This project explores Yulu bike rental data to analyze user demand, seasonal trends, and environmental influences on ride volume. Additionally, hypothesis testing was performed to statistically validate key assumptions regarding rental patterns.
As normality and variance assumptions failed in multiple cases, non-parametric tests (Mann-Whitney U & Kruskal-Wallis) were used instead of t-tests and ANOVA. The insights from this study can help optimize bike availability, pricing strategies, and operational planning.
- Identify key factors influencing bike rentals.
- Perform statistical hypothesis testing for data-driven validation.
- Analyze rental trends based on seasonality, weather conditions, and working days.
- Determine the best statistical approaches when normality and variance assumptions fail.
- Provide insights to improve bike distribution and fleet management.
The dataset consists of 10,000+ records, covering bike usage, weather conditions, and time factors:
Column Name | Description |
---|---|
datetime |
Timestamp of bike usage |
season |
Categorized into Spring, Summer, Fall, Winter |
holiday |
Indicates whether the day was a holiday |
workingday |
Differentiates weekends/holidays from regular working days |
weather |
Categorized into Clear, Misty, Rainy/Snowy |
temp |
Actual temperature in Celsius |
atemp |
Perceived (feels-like) temperature in Celsius |
humidity |
Humidity percentage |
windspeed |
Wind speed in km/h |
casual |
Number of unregistered (casual) users renting bikes |
registered |
Number of registered users renting bikes |
total_count |
Total number of bike rentals (casual + registered) |
- Handled missing values and ensured data consistency.

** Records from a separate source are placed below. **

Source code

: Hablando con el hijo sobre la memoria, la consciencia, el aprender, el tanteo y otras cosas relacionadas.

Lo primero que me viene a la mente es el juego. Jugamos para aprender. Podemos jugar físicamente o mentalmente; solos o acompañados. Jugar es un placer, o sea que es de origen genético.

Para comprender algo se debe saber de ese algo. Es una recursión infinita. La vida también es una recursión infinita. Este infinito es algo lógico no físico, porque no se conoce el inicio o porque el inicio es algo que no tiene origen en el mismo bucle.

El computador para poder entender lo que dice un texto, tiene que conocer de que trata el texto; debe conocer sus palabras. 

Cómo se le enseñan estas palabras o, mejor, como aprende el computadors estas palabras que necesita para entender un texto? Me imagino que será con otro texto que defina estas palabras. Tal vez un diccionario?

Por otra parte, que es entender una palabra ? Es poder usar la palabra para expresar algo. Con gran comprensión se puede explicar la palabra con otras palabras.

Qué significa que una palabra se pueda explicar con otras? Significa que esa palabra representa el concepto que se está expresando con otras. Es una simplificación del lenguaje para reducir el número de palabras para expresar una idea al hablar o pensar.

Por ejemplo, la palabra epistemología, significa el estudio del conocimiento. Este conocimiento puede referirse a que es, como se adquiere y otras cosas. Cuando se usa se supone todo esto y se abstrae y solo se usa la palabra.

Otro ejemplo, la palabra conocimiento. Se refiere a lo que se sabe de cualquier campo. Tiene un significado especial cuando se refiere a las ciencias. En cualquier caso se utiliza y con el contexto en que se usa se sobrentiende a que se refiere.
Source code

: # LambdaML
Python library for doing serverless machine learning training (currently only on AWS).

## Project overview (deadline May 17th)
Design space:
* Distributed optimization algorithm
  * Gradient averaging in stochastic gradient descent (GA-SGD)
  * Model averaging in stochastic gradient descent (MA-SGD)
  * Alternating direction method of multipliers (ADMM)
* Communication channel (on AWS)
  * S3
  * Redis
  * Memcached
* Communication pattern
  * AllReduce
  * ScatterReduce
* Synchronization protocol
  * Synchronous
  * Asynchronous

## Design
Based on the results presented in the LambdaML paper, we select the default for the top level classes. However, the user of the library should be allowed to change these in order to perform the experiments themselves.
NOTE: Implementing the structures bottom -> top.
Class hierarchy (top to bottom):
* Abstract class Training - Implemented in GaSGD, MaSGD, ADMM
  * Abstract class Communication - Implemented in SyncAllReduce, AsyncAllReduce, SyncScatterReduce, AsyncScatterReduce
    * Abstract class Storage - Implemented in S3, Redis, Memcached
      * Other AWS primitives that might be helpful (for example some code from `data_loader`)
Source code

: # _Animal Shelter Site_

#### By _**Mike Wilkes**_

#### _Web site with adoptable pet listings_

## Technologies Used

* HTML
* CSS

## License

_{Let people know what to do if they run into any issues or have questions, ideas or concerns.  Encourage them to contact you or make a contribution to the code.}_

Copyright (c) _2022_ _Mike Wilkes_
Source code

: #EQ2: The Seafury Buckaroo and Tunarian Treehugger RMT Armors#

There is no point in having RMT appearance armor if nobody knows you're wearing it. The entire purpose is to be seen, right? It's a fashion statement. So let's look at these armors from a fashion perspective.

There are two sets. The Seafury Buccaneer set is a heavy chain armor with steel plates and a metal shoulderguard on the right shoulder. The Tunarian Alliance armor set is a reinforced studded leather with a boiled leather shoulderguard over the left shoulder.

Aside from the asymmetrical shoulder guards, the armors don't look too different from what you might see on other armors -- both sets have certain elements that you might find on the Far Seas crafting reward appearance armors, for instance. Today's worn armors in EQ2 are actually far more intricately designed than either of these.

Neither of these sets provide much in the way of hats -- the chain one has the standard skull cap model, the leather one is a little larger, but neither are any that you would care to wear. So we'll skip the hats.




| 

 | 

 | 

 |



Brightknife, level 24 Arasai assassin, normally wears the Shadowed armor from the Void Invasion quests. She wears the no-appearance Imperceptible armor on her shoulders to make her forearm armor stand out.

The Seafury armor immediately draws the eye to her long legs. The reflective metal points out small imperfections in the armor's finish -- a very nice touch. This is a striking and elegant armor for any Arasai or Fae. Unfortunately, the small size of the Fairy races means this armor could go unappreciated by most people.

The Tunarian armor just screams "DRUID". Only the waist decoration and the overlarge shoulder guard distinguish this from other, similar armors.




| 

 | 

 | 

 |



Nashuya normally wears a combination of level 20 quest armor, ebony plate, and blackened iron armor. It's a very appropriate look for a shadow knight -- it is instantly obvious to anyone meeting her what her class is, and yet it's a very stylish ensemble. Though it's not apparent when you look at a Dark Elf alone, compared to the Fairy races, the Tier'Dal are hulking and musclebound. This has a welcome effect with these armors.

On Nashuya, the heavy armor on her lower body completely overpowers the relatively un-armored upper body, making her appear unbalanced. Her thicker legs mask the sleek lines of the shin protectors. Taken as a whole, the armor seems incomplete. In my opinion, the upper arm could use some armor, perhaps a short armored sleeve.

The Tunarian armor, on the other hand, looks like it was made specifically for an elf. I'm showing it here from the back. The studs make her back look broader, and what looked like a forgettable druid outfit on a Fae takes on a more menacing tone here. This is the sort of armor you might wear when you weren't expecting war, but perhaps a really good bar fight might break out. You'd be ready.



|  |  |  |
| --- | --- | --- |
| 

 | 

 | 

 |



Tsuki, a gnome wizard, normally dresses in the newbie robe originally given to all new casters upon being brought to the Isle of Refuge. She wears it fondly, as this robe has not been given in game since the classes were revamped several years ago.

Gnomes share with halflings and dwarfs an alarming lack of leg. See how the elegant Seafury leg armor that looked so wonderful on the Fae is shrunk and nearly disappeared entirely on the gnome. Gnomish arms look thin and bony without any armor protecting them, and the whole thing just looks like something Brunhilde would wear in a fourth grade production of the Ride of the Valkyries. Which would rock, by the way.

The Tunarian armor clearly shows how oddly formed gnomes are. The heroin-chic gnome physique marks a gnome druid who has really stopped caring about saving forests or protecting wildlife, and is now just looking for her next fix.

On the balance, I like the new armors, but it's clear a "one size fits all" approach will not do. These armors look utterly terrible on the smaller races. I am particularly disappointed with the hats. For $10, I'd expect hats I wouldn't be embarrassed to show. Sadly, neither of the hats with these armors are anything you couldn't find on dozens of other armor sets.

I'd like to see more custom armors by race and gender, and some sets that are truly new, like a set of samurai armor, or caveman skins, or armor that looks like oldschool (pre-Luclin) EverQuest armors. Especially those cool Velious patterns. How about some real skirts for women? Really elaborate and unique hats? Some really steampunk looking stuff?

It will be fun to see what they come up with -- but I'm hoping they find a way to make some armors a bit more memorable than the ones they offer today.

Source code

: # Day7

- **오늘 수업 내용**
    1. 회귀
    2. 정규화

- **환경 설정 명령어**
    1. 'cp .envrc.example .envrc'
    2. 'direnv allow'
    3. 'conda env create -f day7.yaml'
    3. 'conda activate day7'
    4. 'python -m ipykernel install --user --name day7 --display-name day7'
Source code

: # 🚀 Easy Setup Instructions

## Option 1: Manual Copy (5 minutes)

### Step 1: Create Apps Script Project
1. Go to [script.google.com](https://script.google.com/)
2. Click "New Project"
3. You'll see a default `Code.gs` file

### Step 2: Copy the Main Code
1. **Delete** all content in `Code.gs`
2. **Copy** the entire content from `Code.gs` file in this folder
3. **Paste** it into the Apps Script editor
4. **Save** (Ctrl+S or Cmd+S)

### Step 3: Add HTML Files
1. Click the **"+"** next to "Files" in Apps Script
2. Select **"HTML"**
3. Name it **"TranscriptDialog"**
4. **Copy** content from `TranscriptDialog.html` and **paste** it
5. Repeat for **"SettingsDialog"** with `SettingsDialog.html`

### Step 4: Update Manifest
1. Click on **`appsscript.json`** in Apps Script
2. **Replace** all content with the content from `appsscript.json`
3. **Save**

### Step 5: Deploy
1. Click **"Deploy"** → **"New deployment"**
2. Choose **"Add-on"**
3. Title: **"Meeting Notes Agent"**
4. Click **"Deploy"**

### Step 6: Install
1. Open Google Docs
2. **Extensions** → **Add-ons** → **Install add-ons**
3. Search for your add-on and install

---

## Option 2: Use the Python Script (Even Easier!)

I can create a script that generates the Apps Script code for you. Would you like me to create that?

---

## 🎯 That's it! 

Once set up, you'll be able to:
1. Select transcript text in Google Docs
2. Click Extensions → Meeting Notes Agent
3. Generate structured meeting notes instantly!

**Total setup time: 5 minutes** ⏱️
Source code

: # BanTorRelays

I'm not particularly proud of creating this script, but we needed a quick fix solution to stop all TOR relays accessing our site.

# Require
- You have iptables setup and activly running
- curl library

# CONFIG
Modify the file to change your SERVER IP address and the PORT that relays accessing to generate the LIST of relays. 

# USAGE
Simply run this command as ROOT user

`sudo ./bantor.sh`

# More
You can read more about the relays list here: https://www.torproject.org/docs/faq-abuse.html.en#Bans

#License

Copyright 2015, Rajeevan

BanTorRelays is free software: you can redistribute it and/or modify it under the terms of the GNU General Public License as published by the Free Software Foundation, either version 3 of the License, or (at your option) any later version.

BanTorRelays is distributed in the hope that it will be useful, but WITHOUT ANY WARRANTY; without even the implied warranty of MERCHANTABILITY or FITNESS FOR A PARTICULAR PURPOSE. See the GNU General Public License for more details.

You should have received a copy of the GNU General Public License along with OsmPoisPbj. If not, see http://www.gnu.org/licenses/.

- Converted categorical variables into numerical formats for analysis.
- Visualized seasonal rental trends and demand fluctuations.
- Analyzed working days vs. weekends rental behavior.
- Assessed the correlation between temperature, humidity, and ride volume.
As per the Central Limit Theorem (CLT), sample means approximate a normal distribution with larger sample sizes. However, when both normality (Shapiro-Wilk) and variance (Levene’s) tests failed, non-parametric alternatives were used:
- Mann-Whitney U test was applied instead of a t-test for comparing two independent groups.
- Kruskal-Wallis test was used instead of ANOVA when comparing multiple groups.
- 🚴 Working days vs. weekends: Rentals on working days were 35% higher (p < 0.05).
- 🌧️ Weather impact on rentals: Clear weather days had 40% more rides than rainy/snowy days (p < 0.05).
- 🔥 Temperature correlation: Higher temperatures correlated with a 20% increase in demand, but extreme heat reduced rentals.
- Peak rental demand occurs in Fall & Summer, with ~25% higher bookings than other seasons.
- Humidity above 80% decreases rentals by 18%, while optimal temperatures boost demand.
- Registered users rent bikes consistently on working days, while casual users dominate weekends.
- Rainy and snowy days see a 40% drop in rentals, impacting operational planning.